__Work to complete__:
[A] Decide whether each statement below agrees with the summary of the ctDNA testing study in colorectal cancer. For each, answer yes or no and quote the words from the summary that decide it.
(i) Patients who were ctDNA-negative had a recurrence rate of 13.5%.
(ii) Clearing ctDNA after chemotherapy was linked to recurrence-free survival in every patient.
(iii) The study drew on patients from several institutions.
[B] Using the summary of the ctDNA testing study in colorectal cancer, explain what its contribution is and what makes its evidence real-world.
[C] Continue the summary of the ctDNA testing study in colorectal cancer, starting after its last line.

__Page excerpt__:
*** Begin section ***

# Real-world experience of circulating tumor DNA testing in resectable colorectal cancer: a Japanese single-institution observational study

**Authors:** Yuko Fukumoto, Kozo Kataoka, Yoshiko Muroi, Mizuki Koba, Kazuma Ito, Rao Zhenxin, Ayako Imada, Song Jihyung, Yuki Horio, Ryuichi Kuwahara, Motoi Uchino, Kei Kimura, Eiji Oki, Masataka Ikeda

PMC · DOI: 10.1007/s10147-025-02943-7 · International Journal of Clinical Oncology · 2025-12-15

## TL;DR

This study shows that ctDNA testing after colorectal cancer surgery can help predict recurrence risk and guide treatment decisions in real-world clinical settings.

## Contribution

The study provides real-world evidence of ctDNA testing's clinical utility in resectable CRC outside of clinical trials.

## Key findings

- ctDNA-positive patients had a 62.5% recurrence rate, while ctDNA-negative patients had only 13.5%.
- ctDNA clearance after chemotherapy was associated with recurrence-free survival in some patients.
- Persistent ctDNA positivity predicted disease progression.

*** End section ***

__Dataset excerpts__:
*** Begin section ***

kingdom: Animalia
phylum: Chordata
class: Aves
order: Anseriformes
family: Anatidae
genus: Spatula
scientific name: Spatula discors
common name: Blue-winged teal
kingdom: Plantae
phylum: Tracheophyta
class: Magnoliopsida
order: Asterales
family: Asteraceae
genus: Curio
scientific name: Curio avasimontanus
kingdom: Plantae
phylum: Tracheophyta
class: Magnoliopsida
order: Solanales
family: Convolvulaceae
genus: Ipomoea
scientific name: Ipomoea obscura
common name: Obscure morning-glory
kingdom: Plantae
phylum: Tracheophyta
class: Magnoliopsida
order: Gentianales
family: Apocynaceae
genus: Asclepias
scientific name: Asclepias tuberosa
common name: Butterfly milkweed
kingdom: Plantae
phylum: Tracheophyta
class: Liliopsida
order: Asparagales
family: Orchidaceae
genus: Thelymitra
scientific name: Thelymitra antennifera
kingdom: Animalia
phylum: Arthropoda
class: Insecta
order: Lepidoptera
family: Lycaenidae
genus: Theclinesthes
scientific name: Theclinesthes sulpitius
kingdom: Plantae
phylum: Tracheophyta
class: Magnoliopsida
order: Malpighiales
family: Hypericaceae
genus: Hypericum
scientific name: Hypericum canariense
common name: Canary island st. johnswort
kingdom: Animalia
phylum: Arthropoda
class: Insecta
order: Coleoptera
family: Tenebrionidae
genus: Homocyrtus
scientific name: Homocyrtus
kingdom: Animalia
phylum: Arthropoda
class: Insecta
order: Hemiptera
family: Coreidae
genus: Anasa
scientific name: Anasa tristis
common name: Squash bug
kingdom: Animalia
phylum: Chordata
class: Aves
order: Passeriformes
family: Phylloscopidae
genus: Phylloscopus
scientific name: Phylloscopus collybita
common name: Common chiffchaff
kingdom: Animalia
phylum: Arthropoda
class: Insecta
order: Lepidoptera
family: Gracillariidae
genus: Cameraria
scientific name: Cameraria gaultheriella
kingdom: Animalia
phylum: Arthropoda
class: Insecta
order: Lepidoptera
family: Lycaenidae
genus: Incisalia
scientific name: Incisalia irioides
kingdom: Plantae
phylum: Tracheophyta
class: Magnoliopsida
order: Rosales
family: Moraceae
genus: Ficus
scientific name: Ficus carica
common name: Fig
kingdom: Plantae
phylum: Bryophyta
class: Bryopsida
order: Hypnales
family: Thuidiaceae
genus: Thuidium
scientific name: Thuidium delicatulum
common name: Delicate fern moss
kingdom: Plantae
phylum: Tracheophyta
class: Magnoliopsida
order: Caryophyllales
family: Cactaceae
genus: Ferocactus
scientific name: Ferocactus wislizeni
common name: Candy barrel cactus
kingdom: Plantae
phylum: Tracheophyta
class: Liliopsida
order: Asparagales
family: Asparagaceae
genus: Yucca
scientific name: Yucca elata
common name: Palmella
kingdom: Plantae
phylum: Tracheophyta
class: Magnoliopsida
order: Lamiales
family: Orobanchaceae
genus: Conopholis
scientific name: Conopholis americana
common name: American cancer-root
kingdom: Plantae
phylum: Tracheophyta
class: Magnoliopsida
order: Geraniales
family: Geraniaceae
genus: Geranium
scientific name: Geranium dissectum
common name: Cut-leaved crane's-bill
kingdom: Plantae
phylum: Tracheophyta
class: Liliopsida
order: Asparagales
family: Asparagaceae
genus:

*** End section ***

__Numbered responses__:
[A]
(i) Yes: "ctDNA-negative patients had only 13.5%."
(ii) No: "ctDNA clearance after chemotherapy was associated with recurrence-free survival in some patients."
(iii) No: "a Japanese single-institution observational study."

[B] The study's contribution is evidence of the clinical utility of ctDNA testing in resectable colorectal cancer. The evidence counts as real-world because it comes from patients tested "outside of clinical trials."

[C]
## Abstract

Assessment of molecular residual disease (MRD) using circulating tumor DNA (ctDNA) is a powerful prognostic tool for detecting postoperative recurrence in colorectal cancer (CRC). However, ctDNA-based MRD testing has been available only within clinical trials in Japan, and its clinical utility in patients ineligible for trials due to age or comorbidities remains unclear. We conducted a prospective observational study to describe the real-world implementation and clinical findings of postoperative ctDNA testing in CRC.

CRC patients who underwent tumor-agnostic ctDNA MRD testing after curative-intent resection were prospectively enrolled. When ctDNA was detected, early imaging was performed to assess recurrence. Clinical outcomes were analyzed according to ctDNA status.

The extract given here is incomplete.